Blue Like Jazz
- First edition cover
- Author: Donald Miller
- Language: English
- Genre: Non-fiction, Memoir
- Publisher: Nelson
- Publication date: July 17, 2003
- Publication place: United States
- Media type: Print (Paperback)
- Pages: 256 pp
- ISBN: 0-7852-6370-5

= Blue Like Jazz =

2003 memoir by Donald Miller

Blue Like Jazz is the second book by Donald Miller. This semi-autobiographical work, subtitled "Non-Religious Thoughts on Christian Spirituality," is a collection of essays and personal reflections chronicling the author's growing understanding of the nature of God and Jesus, and the need and responsibility for an authentic personal response to that understanding. Much of the work centers on Miller's experiences with friends and fellow students while auditing courses at Reed College, a liberal arts college in Portland, Oregon. The book deals with inward spiritual dealings as Don, his friends Penny, Laura and others struggle with finding meaning in life and the ultimate battle with God ending with choosing him or choosing one's self.

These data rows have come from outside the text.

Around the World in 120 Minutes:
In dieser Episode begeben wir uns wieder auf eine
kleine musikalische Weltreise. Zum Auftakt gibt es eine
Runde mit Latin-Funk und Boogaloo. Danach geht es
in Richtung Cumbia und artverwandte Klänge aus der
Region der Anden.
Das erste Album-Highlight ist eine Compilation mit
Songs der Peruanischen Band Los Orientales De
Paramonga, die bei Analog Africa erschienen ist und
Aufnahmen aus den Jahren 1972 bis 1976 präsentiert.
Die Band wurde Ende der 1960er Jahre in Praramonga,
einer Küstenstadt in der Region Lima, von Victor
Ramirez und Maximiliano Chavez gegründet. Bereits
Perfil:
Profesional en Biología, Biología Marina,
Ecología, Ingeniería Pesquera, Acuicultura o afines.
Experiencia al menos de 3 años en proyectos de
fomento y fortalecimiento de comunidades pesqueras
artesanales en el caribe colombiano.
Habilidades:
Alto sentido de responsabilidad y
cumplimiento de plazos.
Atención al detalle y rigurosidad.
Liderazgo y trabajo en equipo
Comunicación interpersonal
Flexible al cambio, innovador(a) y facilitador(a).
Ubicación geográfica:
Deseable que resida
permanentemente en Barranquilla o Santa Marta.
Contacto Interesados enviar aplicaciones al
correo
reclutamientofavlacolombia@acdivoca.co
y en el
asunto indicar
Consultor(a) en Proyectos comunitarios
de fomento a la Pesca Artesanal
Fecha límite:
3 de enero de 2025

The book's popularity is due to its personable style and content which most appeals to twentysomething and thirtysomething, post-modern Christians in the emerging church movement. His writings have often been compared to fellow Christian memoirist, Anne Lamott. It was named one of the 20 Best Books of the Decade by Paste Magazine.

The book has been made into a movie by director Steve Taylor. On his blog on September 16, 2010, Donald Miller stated that despite a strong screenplay, a stellar cast, and rave reviews, the project was put on hold indefinitely due to lack of funding. Two fans created a site called "Save Blue Like Jazz" where they urged fans to help raise money to fund the movie through Kickstarter. This campaign raised over $340,000, more than doubling the original goal of $125,000 by October 25, 2010.

==Film adaptation==

With a cast including Justin Welborn, Marshall Allman, and Claire Holt, a screen adaptation was filmed in Portland, Oregon and Nashville, Tennessee and released on April 13, 2012.

==Quotations==

- "I was watching BET one night, and they were interviewing a man about jazz music. He said jazz music was invented by the first generation out of slavery. I thought that was beautiful because, while it is music, it is very hard to put on paper; it is so much more a language of the soul ... The first generation out of slavery invented jazz music. It is a music birthed out of freedom. And that is the closest thing I know to Christian spirituality. A music birthed out of freedom. Everybody sings their song the way they feel it, everybody closes their eyes and lifts up their hands."
- "The most difficult lie I ever contended with is this: Life is a story about me."
- "I think every conscious person, every person that is awake to the functioning principles within his reality, has a moment where he stops blaming the problems in the world on group think, on humanity and authority, and starts to face himself. I hate this more than anything. This is the hardest principle within Christian spirituality for me to deal with. The problem is not out there; the problem is the needy beast of a thing that lives in my chest."
- "My most recent faith struggle is not one of intellect. I don't really do that anymore. Sooner or later you just figure out there are some guys who don't believe in God and they can prove He doesn't exist, and some other guys who do believe in God and they can prove He does exist, and the argument stopped being about God a long time ago and now it's about who is smarter, and honestly I don't care."